Fakat evrim kuramından, insanın temel sorunlarının nedenlerini anlamakta ve bunlara çözüm yollları bulmakta da yararlanabiliriz. Kuşkusuz bu yaklaşım ilkinden daha önemli, daha hayati. Ama çoğu bilim insanı ve aydın, kuramın böyle açılımlara olanak verdiğinden habersiz.

Evrimsel psikoloji bizlere insanı daha iyi anlamakta ciddi bir şans sunuyor. Sözünü ettiğim bilim dalının temel önermesi şu: Modern insanın atası olan primat, 3 küsur milyon yıl önce, şimdiki modern insansa yaklaşık 150 bin yıl önce ortaya çıktı. İnsan bu çok uzun sürecin yüzbinlerce yılında avcı-toplayıcı sürü-kabile yaşantısı içindeydi. Beyni, zekası, yetenekleri, son 10 bin yıla dek, avcı-toplayıcı toplumun çok çetin yaşam koşullarının gerekleri doğrultusunda yaşamda kalabilmek ve üreyebilmek üzere evrimleşti.
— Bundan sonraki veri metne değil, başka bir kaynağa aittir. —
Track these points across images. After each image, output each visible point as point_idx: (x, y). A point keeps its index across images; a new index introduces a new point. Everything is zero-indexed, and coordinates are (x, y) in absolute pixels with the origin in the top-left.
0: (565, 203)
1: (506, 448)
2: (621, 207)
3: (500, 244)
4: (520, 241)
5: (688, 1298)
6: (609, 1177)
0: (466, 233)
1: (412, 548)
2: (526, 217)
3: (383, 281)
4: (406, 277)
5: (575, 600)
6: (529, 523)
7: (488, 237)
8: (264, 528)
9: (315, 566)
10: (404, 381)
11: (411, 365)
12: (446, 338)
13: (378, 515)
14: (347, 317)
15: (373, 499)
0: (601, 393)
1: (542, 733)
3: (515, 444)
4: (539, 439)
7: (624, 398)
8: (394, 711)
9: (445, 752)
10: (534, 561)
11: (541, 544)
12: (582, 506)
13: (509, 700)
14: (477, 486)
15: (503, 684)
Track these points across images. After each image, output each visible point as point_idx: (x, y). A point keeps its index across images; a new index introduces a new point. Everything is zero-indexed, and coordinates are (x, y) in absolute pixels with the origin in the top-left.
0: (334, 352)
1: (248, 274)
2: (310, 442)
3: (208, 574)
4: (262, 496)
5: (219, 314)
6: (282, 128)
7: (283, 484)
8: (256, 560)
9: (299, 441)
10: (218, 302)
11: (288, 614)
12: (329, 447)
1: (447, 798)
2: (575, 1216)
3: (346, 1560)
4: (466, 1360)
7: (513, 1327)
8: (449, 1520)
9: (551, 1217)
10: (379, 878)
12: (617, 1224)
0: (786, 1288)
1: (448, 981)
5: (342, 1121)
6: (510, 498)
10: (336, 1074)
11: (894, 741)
Sadece bu değil. Bizim kültür dediğimiz ve sadece sosyal bir olgu (ekonomik temelli kabul etsek de sosyal bir olgu) saydığımız davranış ve anlayış kalıplarımız, aslında doğal seçilimin sonucu olarak gelişen psikolojik reflekslerdi. Çok basit bir örnek verelim. İnsanın dışkıdan iğrenmesi. Pislik duygusu. İnsanda söz konusu kültür ögeleri durup dururken ortaya çıkmadı. Veya pislikle karşılaştıktan sonra hastalanıp ölenleri gördükçe insanların bilinçlerinde bir kıvılcım çakması ve bu sakınımın eğitimle sonraki kuşaklara aktarılmasıyla oluşmadı. Elbette bir kez ortaya çıktıktan sonra bu yaklaşım "sosyal kültürün", eğitimin içine de girdi. Ama temelde genetik kodlarımıza işlemiş psikolojik bir düzeneğin üstünden doğdu o kültür. Şöyle ki, dışkıyla pislikle içlerinden öyle geldiği için haşir neşir davranan bireyler daha çok hastalandılar, öldüler. Rastgele süreçler sonucu genetik bakımdan dışkıdan, sair pisliklerden uzak kalmayı yeğleyen bireyler ise daha çok yaşadılar, daha çok ürediler. Bunun sonucunda dışkıdan iğrenen bireyler insanda çoğunluğa geçti ve o da kendi kültürünü oluşturdu.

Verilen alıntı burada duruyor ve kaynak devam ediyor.